→ DATA FOR REVIEW

Start of Block

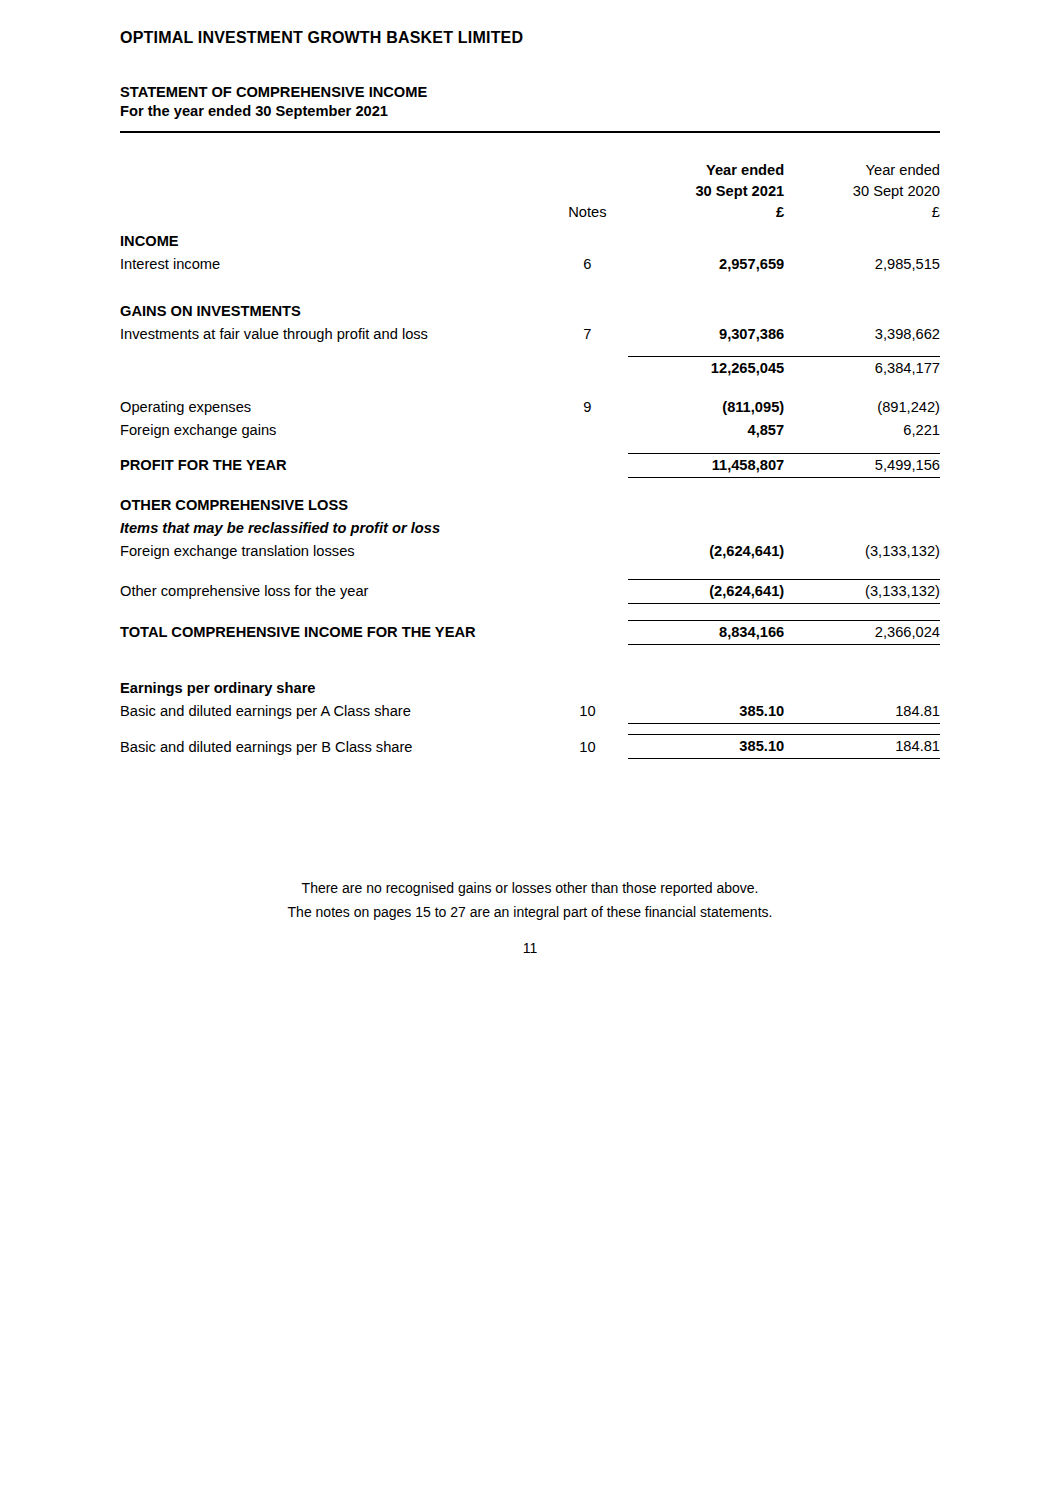OPTIMAL INVESTMENT GROWTH BASKET LIMITED
STATEMENT OF COMPREHENSIVE INCOME
For the year ended 30 September 2021
| | | Year ended | Year ended |
| | | 30 Sept 2021 | 30 Sept 2020 |
| | Notes | £ | £ |
| INCOME | | | |
| Interest income | 6 | 2,957,659 | 2,985,515 |
| GAINS ON INVESTMENTS | | | |
| Investments at fair value through profit and loss | 7 | 9,307,386 | 3,398,662 |
| | | 12,265,045 | 6,384,177 |
| Operating expenses | 9 | (811,095) | (891,242) |
| Foreign exchange gains | | 4,857 | 6,221 |
| PROFIT FOR THE YEAR | | 11,458,807 | 5,499,156 |
| OTHER COMPREHENSIVE LOSS | | | |
| Items that may be reclassified to profit or loss | | | |
| Foreign exchange translation losses | | (2,624,641) | (3,133,132) |
| Other comprehensive loss for the year | | (2,624,641) | (3,133,132) |
| TOTAL COMPREHENSIVE INCOME FOR THE YEAR | | 8,834,166 | 2,366,024 |
| Earnings per ordinary share | | | |
| Basic and diluted earnings per A Class share | 10 | 385.10 | 184.81 |
| Basic and diluted earnings per B Class share | 10 | 385.10 | 184.81 |
There are no recognised gains or losses other than those reported above.
The notes on pages 15 to 27 are an integral part of these financial statements.
11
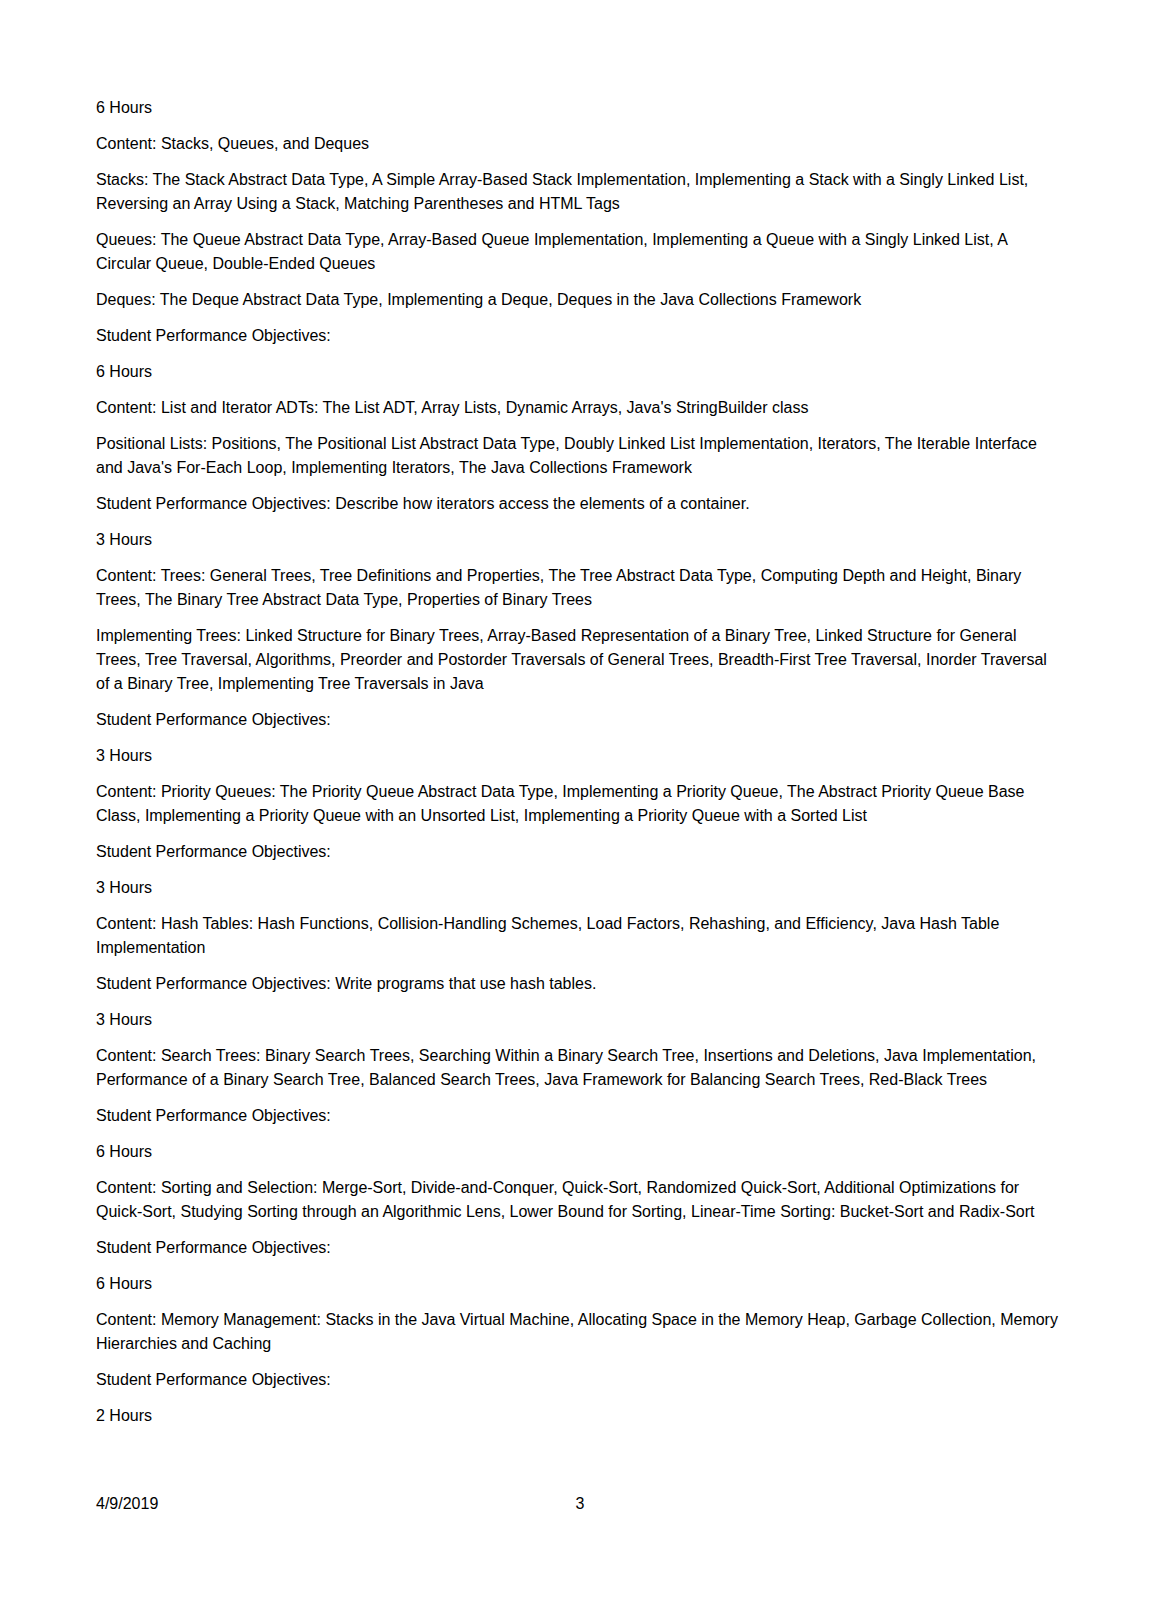6 Hours
Content: Stacks, Queues, and Deques
Stacks: The Stack Abstract Data Type, A Simple Array-Based Stack Implementation, Implementing a Stack with a Singly Linked List, Reversing an Array Using a Stack, Matching Parentheses and HTML Tags
Queues: The Queue Abstract Data Type, Array-Based Queue Implementation, Implementing a Queue with a Singly Linked List, A Circular Queue, Double-Ended Queues
Deques: The Deque Abstract Data Type, Implementing a Deque, Deques in the Java Collections Framework
Student Performance Objectives:
6 Hours
Content: List and Iterator ADTs: The List ADT, Array Lists, Dynamic Arrays, Java's StringBuilder class
Positional Lists: Positions, The Positional List Abstract Data Type, Doubly Linked List Implementation, Iterators, The Iterable Interface and Java's For-Each Loop, Implementing Iterators, The Java Collections Framework
Student Performance Objectives: Describe how iterators access the elements of a container.
3 Hours
Content: Trees: General Trees, Tree Definitions and Properties, The Tree Abstract Data Type, Computing Depth and Height, Binary Trees, The Binary Tree Abstract Data Type, Properties of Binary Trees
Implementing Trees: Linked Structure for Binary Trees, Array-Based Representation of a Binary Tree, Linked Structure for General Trees, Tree Traversal, Algorithms, Preorder and Postorder Traversals of General Trees, Breadth-First Tree Traversal, Inorder Traversal of a Binary Tree, Implementing Tree Traversals in Java
Student Performance Objectives:
3 Hours
Content: Priority Queues: The Priority Queue Abstract Data Type, Implementing a Priority Queue, The Abstract Priority Queue Base Class, Implementing a Priority Queue with an Unsorted List, Implementing a Priority Queue with a Sorted List
Student Performance Objectives:
3 Hours
Content: Hash Tables: Hash Functions, Collision-Handling Schemes, Load Factors, Rehashing, and Efficiency, Java Hash Table Implementation
Student Performance Objectives: Write programs that use hash tables.
3 Hours
Content: Search Trees: Binary Search Trees, Searching Within a Binary Search Tree, Insertions and Deletions, Java Implementation, Performance of a Binary Search Tree, Balanced Search Trees, Java Framework for Balancing Search Trees, Red-Black Trees
Student Performance Objectives:
6 Hours
Content: Sorting and Selection: Merge-Sort, Divide-and-Conquer, Quick-Sort, Randomized Quick-Sort, Additional Optimizations for Quick-Sort, Studying Sorting through an Algorithmic Lens, Lower Bound for Sorting, Linear-Time Sorting: Bucket-Sort and Radix-Sort
Student Performance Objectives:
6 Hours
Content: Memory Management: Stacks in the Java Virtual Machine, Allocating Space in the Memory Heap, Garbage Collection, Memory Hierarchies and Caching
Student Performance Objectives:
2 Hours
4/9/2019 3 4/9/2019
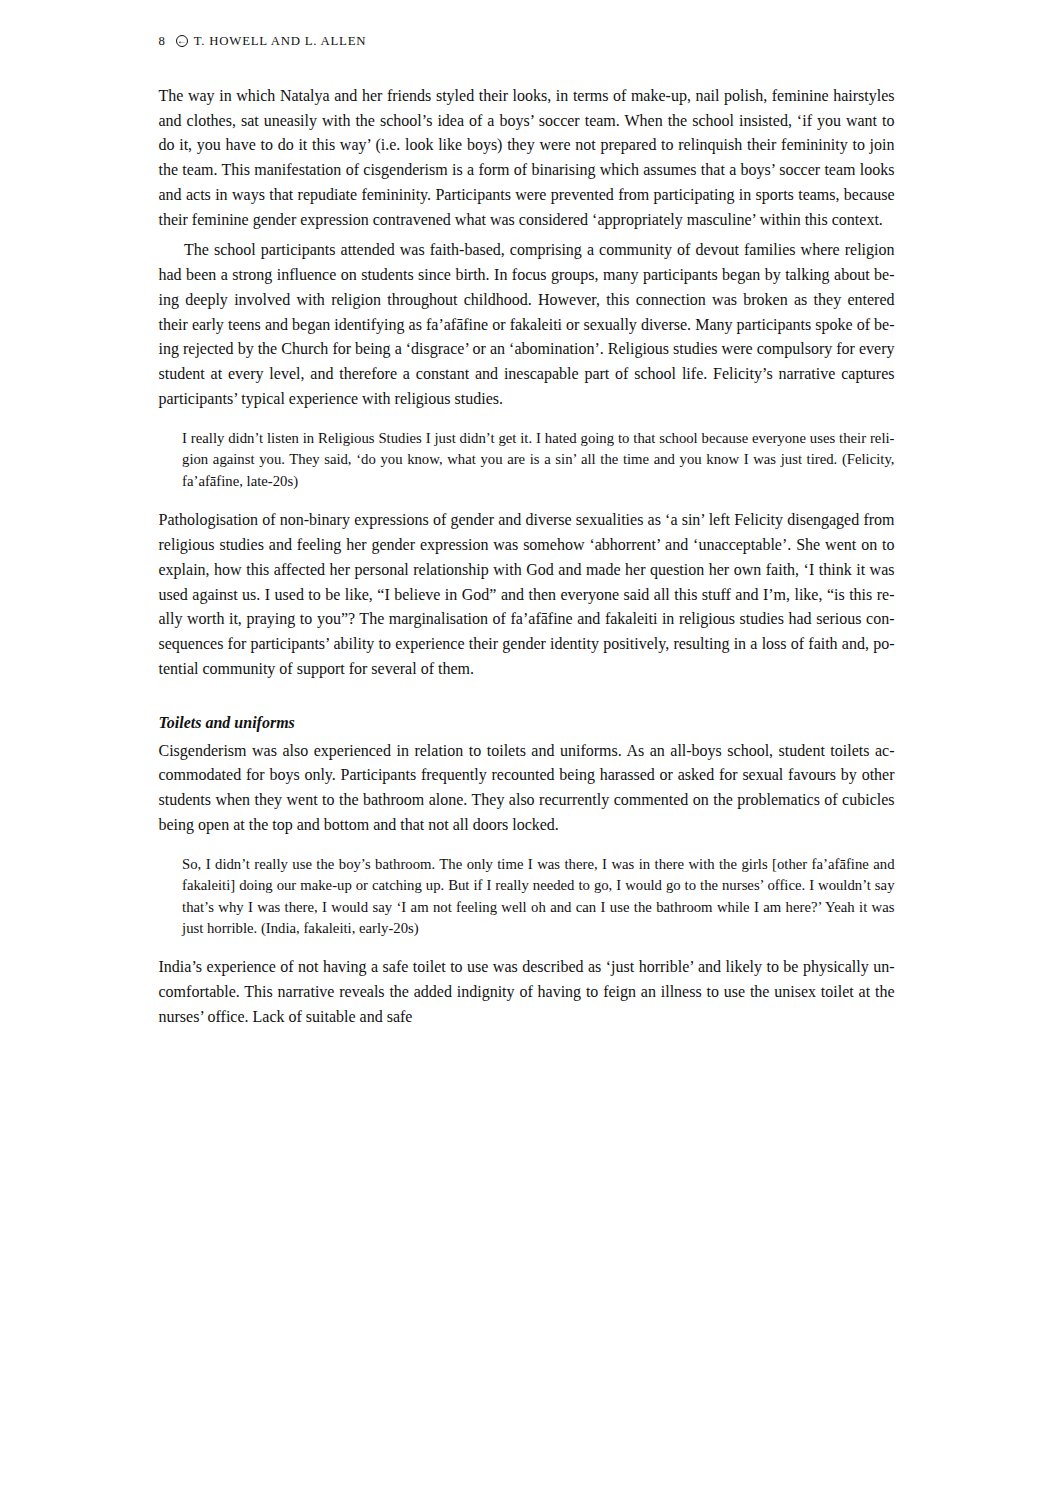8←T. HOWELL AND L. ALLEN
The way in which Natalya and her friends styled their looks, in terms of make-up, nail polish, feminine hairstyles and clothes, sat uneasily with the school’s idea of a boys’ soccer team. When the school insisted, ‘if you want to do it, you have to do it this way’ (i.e. look like boys) they were not prepared to relinquish their femininity to join the team. This manifestation of cisgenderism is a form of binarising which assumes that a boys’ soccer team looks and acts in ways that repudiate femininity. Participants were prevented from participating in sports teams, because their feminine gender expression contravened what was considered ‘appropriately masculine’ within this context.
The school participants attended was faith-based, comprising a community of devout families where religion had been a strong influence on students since birth. In focus groups, many participants began by talking about being deeply involved with religion throughout childhood. However, this connection was broken as they entered their early teens and began identifying as fa’afāfine or fakaleiti or sexually diverse. Many participants spoke of being rejected by the Church for being a ‘disgrace’ or an ‘abomination’. Religious studies were compulsory for every student at every level, and therefore a constant and inescapable part of school life. Felicity’s narrative captures participants’ typical experience with religious studies.
I really didn’t listen in Religious Studies I just didn’t get it. I hated going to that school because everyone uses their religion against you. They said, ‘do you know, what you are is a sin’ all the time and you know I was just tired. (Felicity, fa’afāfine, late-20s)
Pathologisation of non-binary expressions of gender and diverse sexualities as ‘a sin’ left Felicity disengaged from religious studies and feeling her gender expression was somehow ‘abhorrent’ and ‘unacceptable’. She went on to explain, how this affected her personal relationship with God and made her question her own faith, ‘I think it was used against us. I used to be like, “I believe in God” and then everyone said all this stuff and I’m, like, “is this really worth it, praying to you”? The marginalisation of fa’afāfine and fakaleiti in religious studies had serious consequences for participants’ ability to experience their gender identity positively, resulting in a loss of faith and, potential community of support for several of them.
Toilets and uniforms
Cisgenderism was also experienced in relation to toilets and uniforms. As an all-boys school, student toilets accommodated for boys only. Participants frequently recounted being harassed or asked for sexual favours by other students when they went to the bathroom alone. They also recurrently commented on the problematics of cubicles being open at the top and bottom and that not all doors locked.
So, I didn’t really use the boy’s bathroom. The only time I was there, I was in there with the girls [other fa’afāfine and fakaleiti] doing our make-up or catching up. But if I really needed to go, I would go to the nurses’ office. I wouldn’t say that’s why I was there, I would say ‘I am not feeling well oh and can I use the bathroom while I am here?’ Yeah it was just horrible. (India, fakaleiti, early-20s)
India’s experience of not having a safe toilet to use was described as ‘just horrible’ and likely to be physically uncomfortable. This narrative reveals the added indignity of having to feign an illness to use the unisex toilet at the nurses’ office. Lack of suitable and safe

End of Block

→ ACTIVITY
Copy these entries precisely and drop any picture.

→ TASK RESULT
OPTIMAL INVESTMENT GROWTH BASKET LIMITED
STATEMENT OF COMPREHENSIVE INCOME
For the year ended 30 September 2021
| | | Year ended | Year ended |
| | | 30 Sept 2021 | 30 Sept 2020 |
| | Notes | £ | £ |
| INCOME | | | |
| Interest income | 6 | 2,957,659 | 2,985,515 |
| GAINS ON INVESTMENTS | | | |
| Investments at fair value through profit and loss | 7 | 9,307,386 | 3,398,662 |
| | | 12,265,045 | 6,384,177 |
| Operating expenses | 9 | (811,095) | (891,242) |
| Foreign exchange gains | | 4,857 | 6,221 |
| PROFIT FOR THE YEAR | | 11,458,807 | 5,499,156 |
| OTHER COMPREHENSIVE LOSS | | | |
| Items that may be reclassified to profit or loss | | | |
| Foreign exchange translation losses | | (2,624,641) | (3,133,132) |
| Other comprehensive loss for the year | | (2,624,641) | (3,133,132) |
| TOTAL COMPREHENSIVE INCOME FOR THE YEAR | | 8,834,166 | 2,366,024 |
| Earnings per ordinary share | | | |
| Basic and diluted earnings per A Class share | 10 | 385.10 | 184.81 |
| Basic and diluted earnings per B Class share | 10 | 385.10 | 184.81 |
There are no recognised gains or losses other than those reported above.
The notes on pages 15 to 27 are an integral part of these financial statements.
11
6 Hours
Content: Stacks, Queues, and Deques
Stacks: The Stack Abstract Data Type, A Simple Array-Based Stack Implementation, Implementing a Stack with a Singly Linked List, Reversing an Array Using a Stack, Matching Parentheses and HTML Tags
Queues: The Queue Abstract Data Type, Array-Based Queue Implementation, Implementing a Queue with a Singly Linked List, A Circular Queue, Double-Ended Queues
Deques: The Deque Abstract Data Type, Implementing a Deque, Deques in the Java Collections Framework
Student Performance Objectives:
6 Hours
Content: List and Iterator ADTs: The List ADT, Array Lists, Dynamic Arrays, Java's StringBuilder class
Positional Lists: Positions, The Positional List Abstract Data Type, Doubly Linked List Implementation, Iterators, The Iterable Interface and Java's For-Each Loop, Implementing Iterators, The Java Collections Framework
Student Performance Objectives: Describe how iterators access the elements of a container.
3 Hours
Content: Trees: General Trees, Tree Definitions and Properties, The Tree Abstract Data Type, Computing Depth and Height, Binary Trees, The Binary Tree Abstract Data Type, Properties of Binary Trees
Implementing Trees: Linked Structure for Binary Trees, Array-Based Representation of a Binary Tree, Linked Structure for General Trees, Tree Traversal, Algorithms, Preorder and Postorder Traversals of General Trees, Breadth-First Tree Traversal, Inorder Traversal of a Binary Tree, Implementing Tree Traversals in Java
Student Performance Objectives:
3 Hours
Content: Priority Queues: The Priority Queue Abstract Data Type, Implementing a Priority Queue, The Abstract Priority Queue Base Class, Implementing a Priority Queue with an Unsorted List, Implementing a Priority Queue with a Sorted List
Student Performance Objectives:
3 Hours
Content: Hash Tables: Hash Functions, Collision-Handling Schemes, Load Factors, Rehashing, and Efficiency, Java Hash Table Implementation
Student Performance Objectives: Write programs that use hash tables.
3 Hours
Content: Search Trees: Binary Search Trees, Searching Within a Binary Search Tree, Insertions and Deletions, Java Implementation, Performance of a Binary Search Tree, Balanced Search Trees, Java Framework for Balancing Search Trees, Red-Black Trees
Student Performance Objectives:
6 Hours
Content: Sorting and Selection: Merge-Sort, Divide-and-Conquer, Quick-Sort, Randomized Quick-Sort, Additional Optimizations for Quick-Sort, Studying Sorting through an Algorithmic Lens, Lower Bound for Sorting, Linear-Time Sorting: Bucket-Sort and Radix-Sort
Student Performance Objectives:
6 Hours
Content: Memory Management: Stacks in the Java Virtual Machine, Allocating Space in the Memory Heap, Garbage Collection, Memory Hierarchies and Caching
Student Performance Objectives:
2 Hours
4/9/2019 3 4/9/2019
8←T. HOWELL AND L. ALLEN
The way in which Natalya and her friends styled their looks, in terms of make-up, nail polish, feminine hairstyles and clothes, sat uneasily with the school’s idea of a boys’ soccer team. When the school insisted, ‘if you want to do it, you have to do it this way’ (i.e. look like boys) they were not prepared to relinquish their femininity to join the team. This manifestation of cisgenderism is a form of binarising which assumes that a boys’ soccer team looks and acts in ways that repudiate femininity. Participants were prevented from participating in sports teams, because their feminine gender expression contravened what was considered ‘appropriately masculine’ within this context.
The school participants attended was faith-based, comprising a community of devout families where religion had been a strong influence on students since birth. In focus groups, many participants began by talking about being deeply involved with religion throughout childhood. However, this connection was broken as they entered their early teens and began identifying as fa’afāfine or fakaleiti or sexually diverse. Many participants spoke of being rejected by the Church for being a ‘disgrace’ or an ‘abomination’. Religious studies were compulsory for every student at every level, and therefore a constant and inescapable part of school life. Felicity’s narrative captures participants’ typical experience with religious studies.
I really didn’t listen in Religious Studies I just didn’t get it. I hated going to that school because everyone uses their religion against you. They said, ‘do you know, what you are is a sin’ all the time and you know I was just tired. (Felicity, fa’afāfine, late-20s)
Pathologisation of non-binary expressions of gender and diverse sexualities as ‘a sin’ left Felicity disengaged from religious studies and feeling her gender expression was somehow ‘abhorrent’ and ‘unacceptable’. She went on to explain, how this affected her personal relationship with God and made her question her own faith, ‘I think it was used against us. I used to be like, “I believe in God” and then everyone said all this stuff and I’m, like, “is this really worth it, praying to you”? The marginalisation of fa’afāfine and fakaleiti in religious studies had serious consequences for participants’ ability to experience their gender identity positively, resulting in a loss of faith and, potential community of support for several of them.
Toilets and uniforms
Cisgenderism was also experienced in relation to toilets and uniforms. As an all-boys school, student toilets accommodated for boys only. Participants frequently recounted being harassed or asked for sexual favours by other students when they went to the bathroom alone. They also recurrently commented on the problematics of cubicles being open at the top and bottom and that not all doors locked.
So, I didn’t really use the boy’s bathroom. The only time I was there, I was in there with the girls [other fa’afāfine and fakaleiti] doing our make-up or catching up. But if I really needed to go, I would go to the nurses’ office. I wouldn’t say that’s why I was there, I would say ‘I am not feeling well oh and can I use the bathroom while I am here?’ Yeah it was just horrible. (India, fakaleiti, early-20s)
India’s experience of not having a safe toilet to use was described as ‘just horrible’ and likely to be physically uncomfortable. This narrative reveals the added indignity of having to feign an illness to use the unisex toilet at the nurses’ office. Lack of suitable and safe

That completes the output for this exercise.